Are you tired of all the winning yet?

If you are a conservative who has followed the trajectory of the Consumer Financial Protection Bureau (CFPB), you might be getting to that point.

From its inception, the CFPB has been a big government liberal’s dream: no Congressional oversight, limitless investigative authority, and a leadership succession plan that seemed more feudal than democratic.

Indeed, when CFPB Director Richard Cordray resigned in November 2017, the Left claimed he, not President Donald Trump, had the authority to appoint his successor. According to them, Deputy Director Leandra English was Cordray’s rightful heiress. So when the President appointed Mick Mulvaney to serve as interim director, the Left freaked out and English sued for control of the Bureau.

Mulvaney’s tenure has been terrific. He has approached the job with humility, recognizing the terrifying power of this agency must be checked against staff that understands they work for the people, as Mulvaney articulated in a staff memo on his first day.

“We are government employees. We don’t just work for the government, we work for the people,” Mulvaney wrote in that memo. “And that means everyone: those who use credit cards, and those who provide those cards; those who take loans, and those who make them; those who buy cars, and those who sell them.”

The CFPB receives its funding from the Federal Reserve. Mulvaney took the bold step of requesting a 20% reduction in the CFPB’s budget. Furthermore, he has endeavored to subject the agency to Congressional appropriation and oversight.

President Trump announced last month he will appoint Kathy Kraninger as permanent director. This prompted English to drop her lawsuit and move on. But the good news doesn’t stop there. Mulvaney just announced the appointment of Brian Johnson, a former top aide to Rep. Jeb Hensarling (R-TX), to serve in English’s old role as Deputy.

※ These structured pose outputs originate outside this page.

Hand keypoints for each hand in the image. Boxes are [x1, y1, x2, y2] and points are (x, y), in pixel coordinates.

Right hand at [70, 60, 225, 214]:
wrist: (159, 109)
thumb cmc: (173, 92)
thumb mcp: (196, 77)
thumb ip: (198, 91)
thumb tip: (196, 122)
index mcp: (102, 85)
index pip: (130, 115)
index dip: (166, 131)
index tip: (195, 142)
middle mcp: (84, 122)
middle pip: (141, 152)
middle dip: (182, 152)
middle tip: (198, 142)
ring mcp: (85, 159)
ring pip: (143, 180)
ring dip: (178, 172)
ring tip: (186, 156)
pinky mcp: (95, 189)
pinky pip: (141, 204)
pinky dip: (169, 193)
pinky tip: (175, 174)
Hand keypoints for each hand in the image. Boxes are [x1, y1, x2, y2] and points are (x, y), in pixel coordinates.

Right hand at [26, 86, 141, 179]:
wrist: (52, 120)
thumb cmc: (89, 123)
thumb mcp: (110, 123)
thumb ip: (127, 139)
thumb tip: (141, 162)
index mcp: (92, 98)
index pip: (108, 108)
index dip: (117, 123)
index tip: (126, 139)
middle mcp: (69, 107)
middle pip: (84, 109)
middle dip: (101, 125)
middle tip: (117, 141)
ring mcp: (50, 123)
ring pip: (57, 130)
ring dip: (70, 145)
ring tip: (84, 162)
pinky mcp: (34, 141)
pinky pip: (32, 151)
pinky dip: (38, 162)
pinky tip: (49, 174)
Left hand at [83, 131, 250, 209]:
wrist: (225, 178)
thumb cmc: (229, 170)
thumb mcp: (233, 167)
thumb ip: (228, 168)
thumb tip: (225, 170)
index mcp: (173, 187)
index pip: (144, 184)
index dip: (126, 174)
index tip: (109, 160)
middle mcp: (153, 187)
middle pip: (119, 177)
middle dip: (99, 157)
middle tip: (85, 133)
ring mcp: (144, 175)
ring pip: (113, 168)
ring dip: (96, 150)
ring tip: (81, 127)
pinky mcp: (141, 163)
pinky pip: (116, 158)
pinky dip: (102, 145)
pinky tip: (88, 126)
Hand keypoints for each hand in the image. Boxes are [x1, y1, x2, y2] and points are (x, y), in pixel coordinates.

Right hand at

Johnson “approaches his role as a public servant with humility and unsurpassed dedication,” Mulvaney said. “His steady character, work ethic, and commitment to free markets and consumer choice make him exactly what our country needs at this agency.”

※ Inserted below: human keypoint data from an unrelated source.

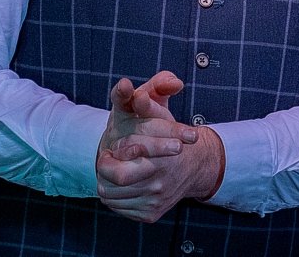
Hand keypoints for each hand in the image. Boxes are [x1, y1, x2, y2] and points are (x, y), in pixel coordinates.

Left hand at [96, 72, 223, 221]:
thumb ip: (151, 91)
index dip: (107, 159)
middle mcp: (160, 181)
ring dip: (109, 182)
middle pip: (112, 185)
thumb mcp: (161, 108)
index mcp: (162, 155)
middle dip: (104, 172)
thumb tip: (126, 84)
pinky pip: (119, 208)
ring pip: (111, 197)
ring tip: (117, 168)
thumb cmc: (169, 134)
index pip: (118, 169)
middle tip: (108, 160)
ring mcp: (156, 200)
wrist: (195, 166)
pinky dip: (117, 196)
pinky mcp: (151, 214)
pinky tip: (126, 183)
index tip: (111, 149)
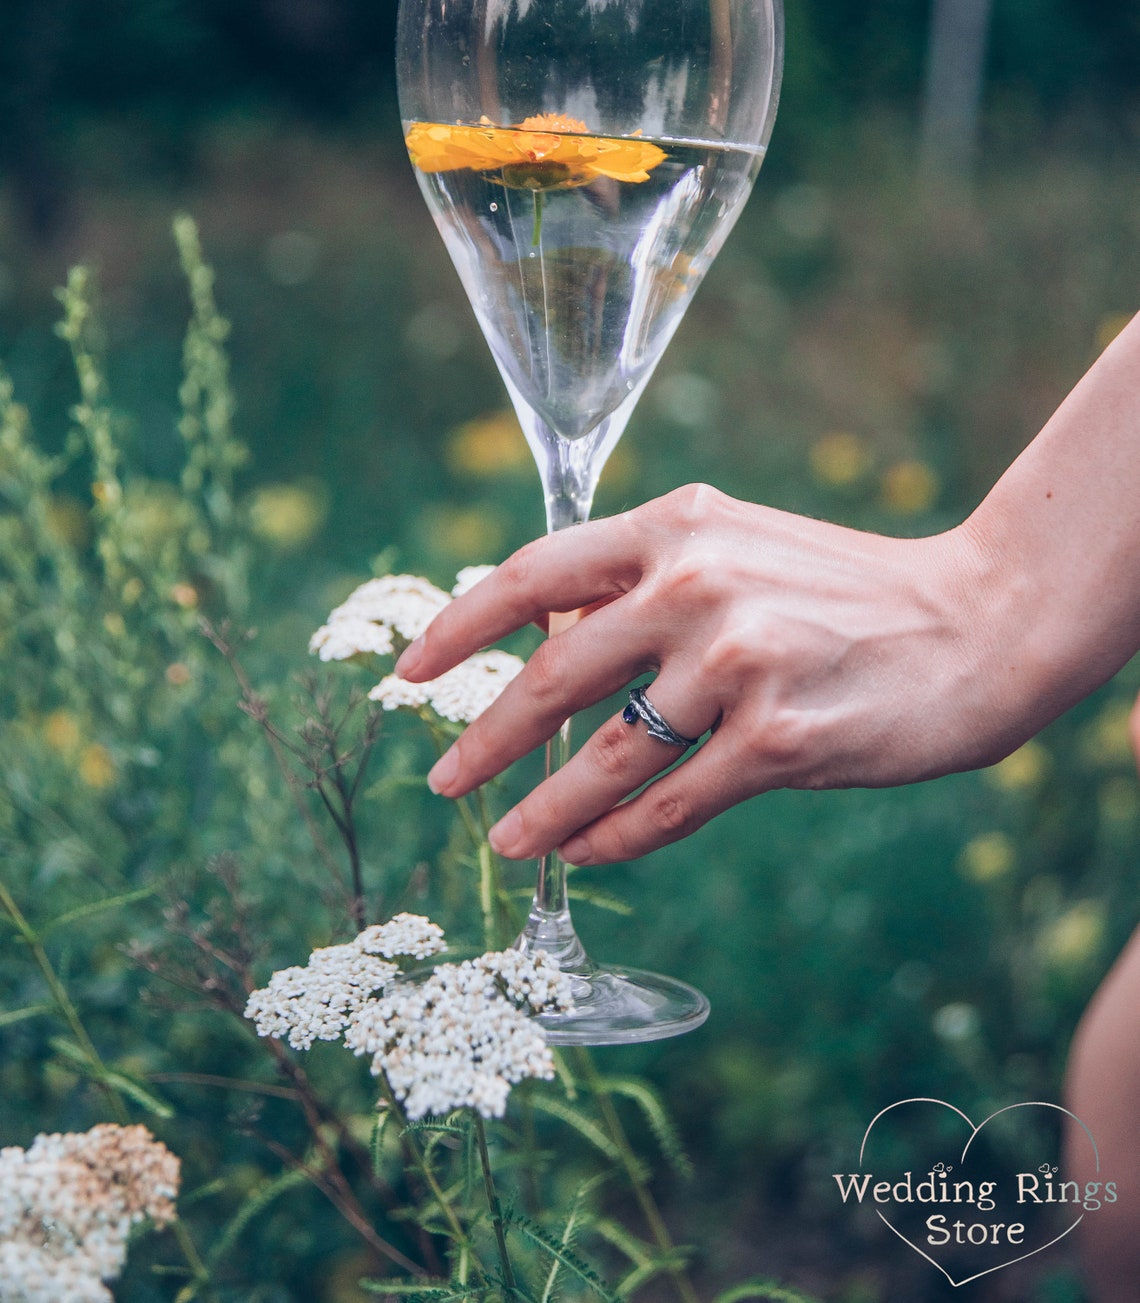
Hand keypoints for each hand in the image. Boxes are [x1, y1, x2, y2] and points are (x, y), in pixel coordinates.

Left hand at [395, 483, 1029, 864]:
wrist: (978, 623)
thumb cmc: (844, 592)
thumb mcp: (739, 550)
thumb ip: (644, 584)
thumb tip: (547, 642)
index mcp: (678, 527)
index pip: (533, 573)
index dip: (460, 627)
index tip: (412, 672)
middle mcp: (699, 585)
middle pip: (555, 675)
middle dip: (486, 737)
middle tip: (443, 778)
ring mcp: (739, 664)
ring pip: (606, 756)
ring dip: (543, 808)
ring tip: (504, 839)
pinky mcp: (780, 740)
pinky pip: (668, 805)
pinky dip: (615, 838)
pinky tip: (586, 853)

This is what winning looks like.

In Washington, personnel is policy and it appears Mulvaney is leaving the CFPB in a very sound state. He would do both his successor, Ms. Kraninger and her new No. 2, Mr. Johnson an even greater service if he cleared the decks of old, stagnant investigations weighing down the agency and casting a dark cloud over the businesses being investigated.

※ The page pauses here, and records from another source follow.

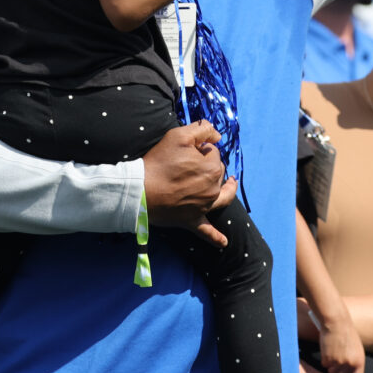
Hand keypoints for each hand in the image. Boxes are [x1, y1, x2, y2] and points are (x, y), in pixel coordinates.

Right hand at [143, 120, 236, 246]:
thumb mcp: (179, 135)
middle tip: (190, 162)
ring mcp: (204, 206)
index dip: (201, 147)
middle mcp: (213, 189)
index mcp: (212, 168)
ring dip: (228, 191)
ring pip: (221, 197)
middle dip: (209, 164)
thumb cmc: (159, 161)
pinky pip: (207, 232)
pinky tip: (224, 243)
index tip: (187, 149)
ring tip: (231, 184)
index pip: (212, 152)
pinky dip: (216, 238)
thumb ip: (202, 129)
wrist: (140, 189)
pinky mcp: (192, 220)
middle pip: (217, 172)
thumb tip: (217, 136)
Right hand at [318, 312, 364, 372]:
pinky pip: (325, 365)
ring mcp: (338, 362)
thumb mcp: (356, 348)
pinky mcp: (327, 359)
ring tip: (333, 351)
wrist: (336, 321)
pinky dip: (325, 359)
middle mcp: (349, 364)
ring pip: (332, 372)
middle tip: (337, 362)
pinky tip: (328, 349)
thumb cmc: (346, 332)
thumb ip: (354, 362)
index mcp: (359, 361)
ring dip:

CFPB Civil Investigative Demands (CIDs) are expensive and can be lengthy. Compliance can cost millions. And some ongoing investigations date back almost a decade to the Great Recession.

Mulvaney has the authority to end investigations. I’m not suggesting he does that in every case. But he should conclude them. To be sure, they should fine and punish companies that have broken the law or have failed to adequately protect their consumers. But keeping them under the black cloud of suspicion is unjust.

Mick Mulvaney will leave the Consumer Financial Protection Bureau a more accountable, more humble agency with sound, conservative leadership. That is a remarkable achievement given the Left’s vision for the Bureau as the federal government’s bully boy. Handing off a clean slate of an agency unburdened by old, politically motivated investigations to his worthy successors would be the icing on the cake.

Cory Sprunger is an attorney in Indiana. He worked for President George W. Bush and the Republican National Committee.